Campus columnist 2025 nominee

ChatGPT lacks human creativity

genomineerd-Merlijn-van-Leerzem

It is late October, exam week, and I am walking through the University Library where the smell of overheated laptops, old books and forgotten lunch boxes prevails like a very specific cologne. Sweaty students bent over their laptops in earnest. I can't help but notice that the vast majority of students have the latest version of ChatGPT almost permanently open. It seems like "GPT4" is the latest hit not only among tech aficionados but among students too. 

"What's new about this version?" Well, quite a lot. The intelligence model has been taught primitive thinking processes such as counting, simple logic and spelling words. Contrary to what you might be thinking, these features are revolutionary as they allow ChatGPT to imitate increasingly difficult thinking processes. This means AI is no longer just "smart", it also feigns creative ability.

The figures confirm my impressions at the library: last year, 83 per cent of students used AI, and about half of them did so on an intensive basis. Hints, sources and entire research questions are thereby adopted as ideas for papers, essays and theses without too much pardon. I think we should dwell on this and ask: isn't it a shame that all these minds can now also delegate "their" creativity to ChatGPT?

There must be students in this very library who dare to stick their noses outside the beaten track. After all, as I discovered in the first few months of my Bachelor's in History, creativity is part of studying. Every good piece, be it a paper in an introductory course, an academic thesis or a column for DUB, starts with an idea. It starts with curiosity. The pioneers of modern science had to show guts as well as creativity. Hopefully, that will also be the case with these budding academics.

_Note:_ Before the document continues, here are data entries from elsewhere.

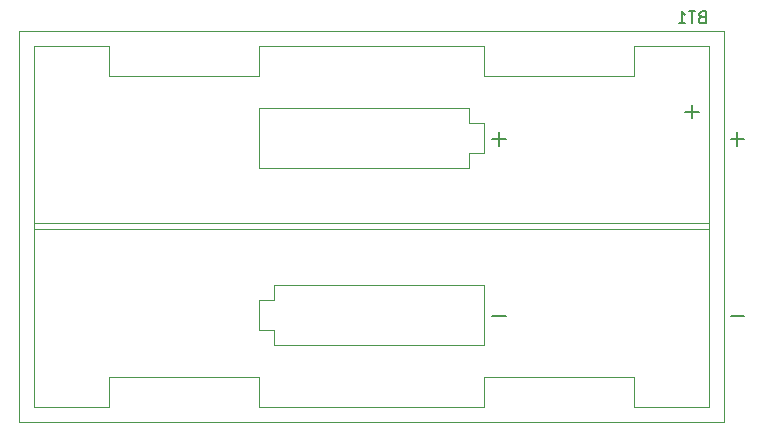
<source format=gbo>
G04 #@! TF.GenerationSoftware,KiCad,Pcbnew,6.0.11-2627ca5db0~126~ubuntu22.04.1*
G04 #@! TF.CreationDate,2024-05-05T15:56:36-04:00*
G04 #@! TF.ProjectId,board,626f6172-642e-46b6-9963-61645f706362,rev?*
G04 #@! TF.SameCoordinates,Original*
G04 #@! TF.FileFunction,Legend,Bot*
G04 #@! TF.FilePolarity,Positive*
%FSLAX46Y46*%
G04 Gerber Fmt 4.6, Leading zero omitted, Abs format (unit mm)*
G04 Created by KiCad (PCBNEW 6.0.11-2627ca5db0~126~ubuntu22.04.1) date 2024-05-05 15:56:36*
%MOMM*%
%LPD*%
G01*
G04 APERTURE LIST*
%ADD10C,0.150000*%
%ADD11C,0.120000*%
%ADD12R,3.000000X3.000000*%
%ADD13C,3.000000*%
%ADD14C,5.600000*%
%ADD15C,0.650000*%
%ADD16O,2.100000X1.000000*%
%ADD17O,1.800000X1.000000*%
%ADD18R,1.700000X1.700000*%
%ADD19O,1.700000X1.700000*%
%ADD20C,3.300000*%
%ADD21R,2.000000X2.000000*%
%ADD22C,2.000000*%
G04 APERTURE END LIST*
D10*
X164640714Y-57288571D02*
X164497857Y-57336190D01*
X164450238Y-57383809D01*
X164402619Y-57479047D01*
X164402619Y-57621904D01*
X164450238Y-57717142D01*
X164497857Y-57764761D01*
X164593095Y-57812380D01*
X164974047Y-57812380D01*
X164974047Y-56812380D01*
X164640714Y-56812380D01*
X164545476Y-56860000D01*
X164497857Y-56907619D01*
X164450238Y-57002857D01*
X164450238Y-57098095D01*
X164497857Y-57193333D01*
X164545476Y-57240952D01*
X164640714Y-57288571D01*
X164974047Y-57288571D01*
X164116904Y-56812380D02*
X163545476Y-56812380D01*
X163831190Y-57812380D02*
X163831190Y-56812380D01*
X162688333Y-57812380D02*
X163259761Y-57812380D01*
X162974047Y-57812380D02*
X162974047Y-56812380D01*
X163069285Y-56955238D01*
X163164523Y-57050476D01*
X163259761Y-57098095D01*
X168236428Y-82617142D02*
X167093571Y-82617142D01*
X164376428Y-65307142D02*
X163233571Y-65307142D01*
X163805000Y-65878571D02*
X163805000Y-64735714D01*
X168236428Y-67627142D02*
X167093571Y-67627142D01*
X167665000Y-68198571D02*
X167665000Y-67055714D01*
X148071428Y-82617142D02*
X146928571Y-82617142D01*
X148071428Y-67627142D02*
X146928571Y-67627142D01*
X147500000Y-68198571D02*
X147500000Y-67055714D01*
D11*
X127180000Y-83780000D02*
X128450000Y-83780000D01*
X127180000Y-64980000D02*
X127180000Y-66250000D01*
X114480000Y-59725000D02*
X114480000Y-62265000D01*
X166545000Y-58455000D02*
X166545000Y-91575000D01*
X146230000Y-66250000D02*
X144960000Y-66250000D01*
X128450000Y-83780000D02*
X128450000Y-85050000D01*
X144960000Y-68790000D02*
X146230000Y-68790000D01*
X128450000Y-85050000D02*
X146230000Y-85050000D01*
X165275000Y-90305000D02*
X158930000Y-90305000D01*
X158930000Y-62265000D02*
X158930000Y-59725000D01*
X146230000Y-90305000D02*
X127180000Y-90305000D01*
X106835000Y-91575000D02*
X106835000Y-58455000D01*
X114480000Y-90305000D02*
X114480000Y-87765000D01*
X146230000Y-87765000D02*
X146230000Y-90305000D01*
X127180000Y-62265000D02*
X127180000Y-59725000D01*
X146230000Y-79970000D02*
X128450000Y-79970000D01*
X127180000Y-59725000D02*
X146230000Y-59725000D01*
X144960000Y-70060000D02*
X144960000Y-68790000D01*
X108105000Y-90305000D02*
X114480000Y-90305000D01*
X165275000Y-74761000D02*
X108105000Y-74761000D01*
X146230000Y-59725000D02*
X146230000Y-62265000D01*
X158930000Y-87765000D02*
X146230000Y-87765000D01*
X128450000Y-79970000D02*
X128450000Y-81240000D01*
X127180000Y-81240000D02*
X127180000Y-83780000D01*
X127180000Y-66250000D02*
X127180000Y-70060000D01*
X128450000Y-81240000D02*
X127180000Y-81240000D01*
X108105000Y-75269000D02*
X165275000Y-75269000D01*
X114480000Y-87765000D02*
X127180000Y-87765000D01*
X146230000Y-85050000D02*
X146230000Y-79970000D01*
X146230000Y-68790000D02*
X146230000Y-66250000D01*
X144960000Y-64980000D02*
X127180000Y-64980000D01*
X127180000Y-70060000D02*
X144960000Y-70060000D01*
X158930000Y-62265000D02*
X146230000Y-62265000D01*
X166545000Y-91575000D02*
X106835000Y-91575000D01*
X158930000Y-90305000D02*
X158930000Y-87765000D01*
X127180000Y-90305000D02*
X127180000Y-87765000D01*
X144960000Y-66250000D02*
X144960000Y-64980000D01*
X106835000Y-58455000D02*
X166545000Y-58455000D01*
X108105000Y-59725000D02*
X108105000Y-90305000D01*
X165275000Y-59725000D02*
X165275000Y-90305000D01*
X158930000Y-59725000D02*
X165275000Y-59725000D01*
X114480000Y-62265000D02*
X127180000Y-62265000D01*
X108105000Y-59725000D02*
X114480000Y-59725000D01*
%LPC*%
D12*
X192275000Y-67730000D03*
D13*
X192275000Y-62650000D03*
D14*
X193500000Y-75007500D03*
X100500000Y-88507500D03*
D15*
X103820000Y-76430000D03*
X103820000Y-82210000D03*
D16*
X104340000Y-83640000D03*
D17*
X100140000Y-75000000D03*
D16*
X104340000Y-75000000D03*
D17*
X100140000Y-83640000D03*
D18*
X169725000Y-86925000D03*
D19*
X172265000Y-86925000D03*
X169725000Y-89465000D03*
X172265000Y-89465000D03*
D20*
X136690000Y-67520000D03*
X136690000Y-82510000D03*
D21*
X163855000Y-67520000D03*
D22*
X163855000Y-82510000D03*
M02*

</source>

Take Galileo, who was once just a student in Pisa. Would he have become famous if he had simply continued the ecclesiastical tone? Or, to get more personal, would Galileo have come to his revolutionary insight if he had used ChatGPT to come up with a research idea? While AI can help with processes, it cannot replace the source of creativity. After all, that requires the skill of failure, getting lost and forging new paths. If AI takes that work out of our hands, meaningful learning opportunities risk being lost.

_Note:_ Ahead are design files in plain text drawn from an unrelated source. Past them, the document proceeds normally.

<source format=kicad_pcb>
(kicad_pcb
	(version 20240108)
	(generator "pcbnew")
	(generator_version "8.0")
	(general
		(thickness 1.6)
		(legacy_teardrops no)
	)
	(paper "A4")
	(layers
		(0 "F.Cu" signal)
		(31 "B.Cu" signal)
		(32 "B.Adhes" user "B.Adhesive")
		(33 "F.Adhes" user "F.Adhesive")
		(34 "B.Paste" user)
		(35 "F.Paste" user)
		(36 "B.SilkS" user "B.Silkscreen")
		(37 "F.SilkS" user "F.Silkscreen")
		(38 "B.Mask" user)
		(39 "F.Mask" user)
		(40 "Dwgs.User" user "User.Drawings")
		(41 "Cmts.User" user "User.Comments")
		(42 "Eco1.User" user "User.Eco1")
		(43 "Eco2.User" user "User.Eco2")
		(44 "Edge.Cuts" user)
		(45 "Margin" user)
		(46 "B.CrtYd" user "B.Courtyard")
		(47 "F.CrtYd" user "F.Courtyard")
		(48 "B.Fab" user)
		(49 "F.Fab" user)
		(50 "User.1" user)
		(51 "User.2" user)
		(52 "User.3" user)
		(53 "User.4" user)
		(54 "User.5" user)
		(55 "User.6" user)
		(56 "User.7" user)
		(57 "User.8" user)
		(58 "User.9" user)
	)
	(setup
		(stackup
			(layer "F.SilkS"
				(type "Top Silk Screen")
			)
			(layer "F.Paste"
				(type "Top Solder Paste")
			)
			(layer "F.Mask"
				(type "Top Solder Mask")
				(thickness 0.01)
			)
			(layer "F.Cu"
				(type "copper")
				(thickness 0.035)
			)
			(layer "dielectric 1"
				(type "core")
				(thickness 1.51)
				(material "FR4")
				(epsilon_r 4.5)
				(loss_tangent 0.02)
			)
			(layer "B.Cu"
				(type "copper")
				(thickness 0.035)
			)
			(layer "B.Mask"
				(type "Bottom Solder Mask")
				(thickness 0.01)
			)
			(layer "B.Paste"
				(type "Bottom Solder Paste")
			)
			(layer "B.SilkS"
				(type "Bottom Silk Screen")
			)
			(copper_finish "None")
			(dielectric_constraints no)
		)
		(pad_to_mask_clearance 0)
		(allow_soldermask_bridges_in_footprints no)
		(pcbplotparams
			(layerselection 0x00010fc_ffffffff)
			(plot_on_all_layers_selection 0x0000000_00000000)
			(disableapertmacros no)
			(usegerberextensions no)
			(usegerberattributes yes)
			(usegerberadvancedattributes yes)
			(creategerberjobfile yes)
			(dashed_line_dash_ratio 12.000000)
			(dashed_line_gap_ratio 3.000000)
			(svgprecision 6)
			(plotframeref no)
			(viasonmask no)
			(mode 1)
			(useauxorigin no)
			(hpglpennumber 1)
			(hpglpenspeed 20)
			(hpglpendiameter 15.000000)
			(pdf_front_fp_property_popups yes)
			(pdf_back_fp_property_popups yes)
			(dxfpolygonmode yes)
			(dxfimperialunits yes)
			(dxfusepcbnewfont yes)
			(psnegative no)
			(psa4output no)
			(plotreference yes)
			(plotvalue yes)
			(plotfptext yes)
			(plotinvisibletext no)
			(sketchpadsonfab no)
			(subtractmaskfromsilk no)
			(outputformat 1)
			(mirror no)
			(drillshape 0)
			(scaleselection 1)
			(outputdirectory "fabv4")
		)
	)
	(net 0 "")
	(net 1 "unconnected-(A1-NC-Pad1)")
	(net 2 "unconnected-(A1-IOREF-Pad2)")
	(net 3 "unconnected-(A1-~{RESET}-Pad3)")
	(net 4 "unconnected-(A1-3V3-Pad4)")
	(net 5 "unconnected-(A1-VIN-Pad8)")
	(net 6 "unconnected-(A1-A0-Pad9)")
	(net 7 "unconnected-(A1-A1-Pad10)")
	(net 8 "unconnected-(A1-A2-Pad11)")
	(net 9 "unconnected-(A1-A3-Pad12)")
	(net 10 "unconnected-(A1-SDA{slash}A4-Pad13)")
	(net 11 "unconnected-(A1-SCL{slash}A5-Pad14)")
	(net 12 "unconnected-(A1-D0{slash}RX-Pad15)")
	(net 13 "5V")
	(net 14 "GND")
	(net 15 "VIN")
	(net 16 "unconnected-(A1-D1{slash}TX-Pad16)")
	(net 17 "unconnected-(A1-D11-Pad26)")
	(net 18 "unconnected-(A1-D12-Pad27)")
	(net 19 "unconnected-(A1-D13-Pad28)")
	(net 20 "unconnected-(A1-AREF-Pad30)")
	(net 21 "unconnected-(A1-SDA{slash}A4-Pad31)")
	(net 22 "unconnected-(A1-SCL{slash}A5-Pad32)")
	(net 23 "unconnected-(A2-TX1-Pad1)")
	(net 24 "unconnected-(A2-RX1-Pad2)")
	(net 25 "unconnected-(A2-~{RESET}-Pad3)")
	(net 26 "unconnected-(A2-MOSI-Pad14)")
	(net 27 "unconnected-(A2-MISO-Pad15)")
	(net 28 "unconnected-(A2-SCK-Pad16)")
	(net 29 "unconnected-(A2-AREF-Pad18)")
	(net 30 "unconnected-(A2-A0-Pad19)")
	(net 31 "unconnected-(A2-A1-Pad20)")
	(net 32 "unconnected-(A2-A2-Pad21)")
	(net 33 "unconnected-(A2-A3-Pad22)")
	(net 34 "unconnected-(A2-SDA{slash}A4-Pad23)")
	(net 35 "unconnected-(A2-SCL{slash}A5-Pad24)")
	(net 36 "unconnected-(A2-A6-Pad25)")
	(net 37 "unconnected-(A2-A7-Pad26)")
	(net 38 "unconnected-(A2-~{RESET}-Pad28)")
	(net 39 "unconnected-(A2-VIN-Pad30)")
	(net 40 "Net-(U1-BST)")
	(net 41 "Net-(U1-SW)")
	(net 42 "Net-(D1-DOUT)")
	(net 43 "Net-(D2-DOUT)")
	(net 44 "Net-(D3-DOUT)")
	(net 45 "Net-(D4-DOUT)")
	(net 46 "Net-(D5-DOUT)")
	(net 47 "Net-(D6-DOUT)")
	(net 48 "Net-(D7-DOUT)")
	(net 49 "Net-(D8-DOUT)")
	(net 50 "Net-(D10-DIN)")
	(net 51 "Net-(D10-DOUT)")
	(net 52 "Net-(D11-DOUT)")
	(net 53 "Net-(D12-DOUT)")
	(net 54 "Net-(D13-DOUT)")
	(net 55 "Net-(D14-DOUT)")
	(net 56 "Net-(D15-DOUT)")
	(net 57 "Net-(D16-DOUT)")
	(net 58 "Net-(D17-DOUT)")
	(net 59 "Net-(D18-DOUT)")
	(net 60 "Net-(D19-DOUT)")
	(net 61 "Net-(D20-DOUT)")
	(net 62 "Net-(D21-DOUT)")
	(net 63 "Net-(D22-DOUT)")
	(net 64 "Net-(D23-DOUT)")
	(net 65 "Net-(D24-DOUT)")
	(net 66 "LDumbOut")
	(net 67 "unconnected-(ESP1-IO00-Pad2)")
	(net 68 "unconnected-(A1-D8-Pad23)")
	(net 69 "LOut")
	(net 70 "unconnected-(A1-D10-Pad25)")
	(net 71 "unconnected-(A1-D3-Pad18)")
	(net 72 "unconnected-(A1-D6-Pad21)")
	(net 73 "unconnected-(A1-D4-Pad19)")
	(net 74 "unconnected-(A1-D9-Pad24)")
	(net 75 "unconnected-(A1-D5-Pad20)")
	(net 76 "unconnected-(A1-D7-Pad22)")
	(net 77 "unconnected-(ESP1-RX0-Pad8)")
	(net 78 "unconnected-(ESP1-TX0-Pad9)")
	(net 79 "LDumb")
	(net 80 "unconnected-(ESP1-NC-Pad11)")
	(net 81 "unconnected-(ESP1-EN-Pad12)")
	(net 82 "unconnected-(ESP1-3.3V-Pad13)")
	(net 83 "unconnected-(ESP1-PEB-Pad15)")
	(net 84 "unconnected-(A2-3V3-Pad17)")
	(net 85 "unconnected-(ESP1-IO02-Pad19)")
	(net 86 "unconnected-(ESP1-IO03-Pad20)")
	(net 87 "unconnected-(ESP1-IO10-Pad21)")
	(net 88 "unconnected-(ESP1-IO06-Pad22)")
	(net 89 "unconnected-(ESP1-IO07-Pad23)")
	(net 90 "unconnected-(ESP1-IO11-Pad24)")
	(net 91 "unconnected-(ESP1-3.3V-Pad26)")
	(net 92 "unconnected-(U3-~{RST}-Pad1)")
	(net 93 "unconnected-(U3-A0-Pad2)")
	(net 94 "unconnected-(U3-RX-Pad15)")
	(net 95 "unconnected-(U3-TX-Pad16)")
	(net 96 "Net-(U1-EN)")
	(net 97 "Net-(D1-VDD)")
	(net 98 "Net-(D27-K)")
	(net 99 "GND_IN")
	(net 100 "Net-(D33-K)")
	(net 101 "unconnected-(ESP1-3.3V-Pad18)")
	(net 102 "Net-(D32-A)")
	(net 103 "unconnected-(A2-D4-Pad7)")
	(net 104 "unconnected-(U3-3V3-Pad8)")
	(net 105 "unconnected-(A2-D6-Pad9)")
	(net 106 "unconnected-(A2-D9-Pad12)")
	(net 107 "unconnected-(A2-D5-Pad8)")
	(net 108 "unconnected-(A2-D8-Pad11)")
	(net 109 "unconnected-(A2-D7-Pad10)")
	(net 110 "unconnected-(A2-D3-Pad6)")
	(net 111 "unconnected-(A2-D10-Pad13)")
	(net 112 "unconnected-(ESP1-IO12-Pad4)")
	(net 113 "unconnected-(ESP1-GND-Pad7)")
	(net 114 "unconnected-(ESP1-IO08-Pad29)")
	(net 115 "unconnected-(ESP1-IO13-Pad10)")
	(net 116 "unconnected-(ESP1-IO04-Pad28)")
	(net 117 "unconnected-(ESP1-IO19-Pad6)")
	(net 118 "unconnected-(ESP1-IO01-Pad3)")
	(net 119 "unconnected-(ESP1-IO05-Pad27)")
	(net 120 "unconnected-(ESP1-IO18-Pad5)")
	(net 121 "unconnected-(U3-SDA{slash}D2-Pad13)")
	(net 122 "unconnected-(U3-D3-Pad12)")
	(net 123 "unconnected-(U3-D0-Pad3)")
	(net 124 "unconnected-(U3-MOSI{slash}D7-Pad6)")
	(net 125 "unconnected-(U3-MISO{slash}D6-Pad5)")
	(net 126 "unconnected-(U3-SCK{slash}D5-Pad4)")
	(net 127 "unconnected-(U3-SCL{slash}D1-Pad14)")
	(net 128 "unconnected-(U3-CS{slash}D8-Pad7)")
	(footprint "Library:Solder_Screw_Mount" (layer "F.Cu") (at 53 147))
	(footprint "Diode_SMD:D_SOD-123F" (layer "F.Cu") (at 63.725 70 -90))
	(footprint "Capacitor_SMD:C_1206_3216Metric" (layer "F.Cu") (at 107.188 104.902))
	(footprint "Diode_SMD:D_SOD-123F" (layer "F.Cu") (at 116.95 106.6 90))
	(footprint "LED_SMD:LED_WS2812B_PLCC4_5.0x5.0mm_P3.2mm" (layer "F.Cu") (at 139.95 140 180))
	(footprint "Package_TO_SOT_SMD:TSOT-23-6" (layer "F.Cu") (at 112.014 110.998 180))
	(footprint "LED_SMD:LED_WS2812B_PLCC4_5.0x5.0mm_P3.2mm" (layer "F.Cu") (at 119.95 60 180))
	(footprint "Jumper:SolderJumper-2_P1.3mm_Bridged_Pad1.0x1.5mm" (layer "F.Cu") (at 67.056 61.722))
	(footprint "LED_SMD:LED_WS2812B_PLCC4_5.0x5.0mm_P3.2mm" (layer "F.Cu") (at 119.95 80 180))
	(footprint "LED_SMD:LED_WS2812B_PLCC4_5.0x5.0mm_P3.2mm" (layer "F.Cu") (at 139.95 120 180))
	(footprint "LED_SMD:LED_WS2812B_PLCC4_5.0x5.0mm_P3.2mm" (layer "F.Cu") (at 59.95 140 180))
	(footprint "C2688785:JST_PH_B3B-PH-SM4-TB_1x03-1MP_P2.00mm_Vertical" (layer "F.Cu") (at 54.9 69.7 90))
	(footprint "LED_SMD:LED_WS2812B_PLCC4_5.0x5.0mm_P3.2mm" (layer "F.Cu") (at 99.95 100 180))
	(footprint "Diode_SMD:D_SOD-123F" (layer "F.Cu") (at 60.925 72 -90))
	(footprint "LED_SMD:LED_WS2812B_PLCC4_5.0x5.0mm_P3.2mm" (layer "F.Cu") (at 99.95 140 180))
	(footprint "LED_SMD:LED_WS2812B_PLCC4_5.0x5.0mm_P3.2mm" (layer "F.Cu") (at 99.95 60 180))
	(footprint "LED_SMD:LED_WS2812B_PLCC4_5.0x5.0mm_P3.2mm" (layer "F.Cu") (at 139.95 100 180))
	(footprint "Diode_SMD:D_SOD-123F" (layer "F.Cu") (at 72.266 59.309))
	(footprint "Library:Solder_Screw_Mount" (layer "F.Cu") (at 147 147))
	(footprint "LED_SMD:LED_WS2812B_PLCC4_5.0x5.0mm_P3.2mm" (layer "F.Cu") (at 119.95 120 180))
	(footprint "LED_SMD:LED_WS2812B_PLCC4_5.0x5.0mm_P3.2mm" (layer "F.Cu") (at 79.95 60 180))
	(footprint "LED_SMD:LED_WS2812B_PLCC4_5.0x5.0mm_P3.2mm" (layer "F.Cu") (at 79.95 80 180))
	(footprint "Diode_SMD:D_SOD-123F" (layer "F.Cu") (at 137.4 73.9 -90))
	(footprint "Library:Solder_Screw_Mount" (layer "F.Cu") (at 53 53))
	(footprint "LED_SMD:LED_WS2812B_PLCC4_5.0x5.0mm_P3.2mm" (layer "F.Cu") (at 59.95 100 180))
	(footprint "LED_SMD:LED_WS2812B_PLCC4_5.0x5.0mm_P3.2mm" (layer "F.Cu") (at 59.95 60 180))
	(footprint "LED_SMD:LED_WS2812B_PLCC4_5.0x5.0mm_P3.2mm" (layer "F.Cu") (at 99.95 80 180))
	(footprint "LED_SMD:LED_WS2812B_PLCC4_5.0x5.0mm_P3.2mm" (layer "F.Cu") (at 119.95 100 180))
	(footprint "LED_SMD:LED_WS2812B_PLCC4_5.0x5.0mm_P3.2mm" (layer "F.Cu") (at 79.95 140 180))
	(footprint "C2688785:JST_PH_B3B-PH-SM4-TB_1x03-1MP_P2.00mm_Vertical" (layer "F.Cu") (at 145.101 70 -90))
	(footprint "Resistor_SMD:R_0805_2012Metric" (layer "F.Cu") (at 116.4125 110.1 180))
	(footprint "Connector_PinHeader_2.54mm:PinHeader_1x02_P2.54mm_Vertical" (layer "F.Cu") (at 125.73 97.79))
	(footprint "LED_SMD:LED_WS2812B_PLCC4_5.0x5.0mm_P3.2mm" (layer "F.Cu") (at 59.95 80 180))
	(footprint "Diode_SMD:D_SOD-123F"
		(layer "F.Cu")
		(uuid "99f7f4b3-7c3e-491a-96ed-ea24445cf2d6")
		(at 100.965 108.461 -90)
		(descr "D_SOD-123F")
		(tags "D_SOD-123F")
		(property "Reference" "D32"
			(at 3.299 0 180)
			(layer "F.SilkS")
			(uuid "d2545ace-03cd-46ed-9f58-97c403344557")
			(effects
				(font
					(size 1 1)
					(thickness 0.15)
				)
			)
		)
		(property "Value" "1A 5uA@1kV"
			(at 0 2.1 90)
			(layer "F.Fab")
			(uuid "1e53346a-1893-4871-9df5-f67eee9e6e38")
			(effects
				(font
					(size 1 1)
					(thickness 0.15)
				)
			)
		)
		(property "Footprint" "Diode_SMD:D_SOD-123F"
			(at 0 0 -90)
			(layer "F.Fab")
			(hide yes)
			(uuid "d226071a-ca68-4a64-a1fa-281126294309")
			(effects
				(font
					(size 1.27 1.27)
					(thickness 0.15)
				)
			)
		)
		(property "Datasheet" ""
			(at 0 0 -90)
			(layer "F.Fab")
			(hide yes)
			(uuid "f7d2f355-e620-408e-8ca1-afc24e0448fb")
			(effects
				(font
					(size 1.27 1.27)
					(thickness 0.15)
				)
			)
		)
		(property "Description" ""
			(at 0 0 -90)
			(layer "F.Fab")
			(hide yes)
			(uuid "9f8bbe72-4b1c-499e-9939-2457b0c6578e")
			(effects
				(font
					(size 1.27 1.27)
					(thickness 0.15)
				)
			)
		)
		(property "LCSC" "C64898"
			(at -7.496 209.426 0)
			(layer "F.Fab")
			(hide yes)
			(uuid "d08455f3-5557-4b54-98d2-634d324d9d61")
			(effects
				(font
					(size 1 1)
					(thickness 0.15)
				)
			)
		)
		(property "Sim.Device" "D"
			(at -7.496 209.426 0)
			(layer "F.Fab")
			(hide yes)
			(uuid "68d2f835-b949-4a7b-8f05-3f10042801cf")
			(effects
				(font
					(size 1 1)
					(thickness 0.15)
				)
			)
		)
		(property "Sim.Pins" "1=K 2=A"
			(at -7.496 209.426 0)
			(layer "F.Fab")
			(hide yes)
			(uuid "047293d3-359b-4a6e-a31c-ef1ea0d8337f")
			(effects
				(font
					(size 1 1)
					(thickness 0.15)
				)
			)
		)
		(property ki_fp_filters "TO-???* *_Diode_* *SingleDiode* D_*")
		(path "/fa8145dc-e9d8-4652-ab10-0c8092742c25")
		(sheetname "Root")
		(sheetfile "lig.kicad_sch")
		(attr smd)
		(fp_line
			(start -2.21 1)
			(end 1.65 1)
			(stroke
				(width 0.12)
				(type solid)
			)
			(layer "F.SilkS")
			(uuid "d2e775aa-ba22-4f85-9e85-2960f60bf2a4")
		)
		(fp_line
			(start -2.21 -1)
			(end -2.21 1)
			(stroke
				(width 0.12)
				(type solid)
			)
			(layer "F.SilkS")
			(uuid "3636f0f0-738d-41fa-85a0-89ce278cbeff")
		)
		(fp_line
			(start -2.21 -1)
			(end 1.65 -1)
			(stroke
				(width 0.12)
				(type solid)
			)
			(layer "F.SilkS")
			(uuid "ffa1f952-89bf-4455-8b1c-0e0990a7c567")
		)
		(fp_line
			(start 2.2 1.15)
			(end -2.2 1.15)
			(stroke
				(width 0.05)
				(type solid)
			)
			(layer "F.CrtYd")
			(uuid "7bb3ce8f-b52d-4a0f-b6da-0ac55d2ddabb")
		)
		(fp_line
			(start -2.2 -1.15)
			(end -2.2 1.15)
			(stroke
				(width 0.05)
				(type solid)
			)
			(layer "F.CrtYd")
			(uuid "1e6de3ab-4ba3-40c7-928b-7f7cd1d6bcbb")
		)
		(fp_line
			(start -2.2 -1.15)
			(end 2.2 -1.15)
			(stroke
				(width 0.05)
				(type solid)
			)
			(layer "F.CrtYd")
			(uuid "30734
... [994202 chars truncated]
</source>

Almost 400 years after Galileo, I see a generation of students sitting in the library and handing over their creativity to big tech. The solution does not lie in tapping more supplements and caveats about AI, or pointing out where it is patently ineffective. The motivation not to use GPT for ideas will have to come from the students themselves. You can provoke that with classes that show them how one can do science creatively. After all, AI is appealing and can do a lot of good, but students must retain their creative autonomy.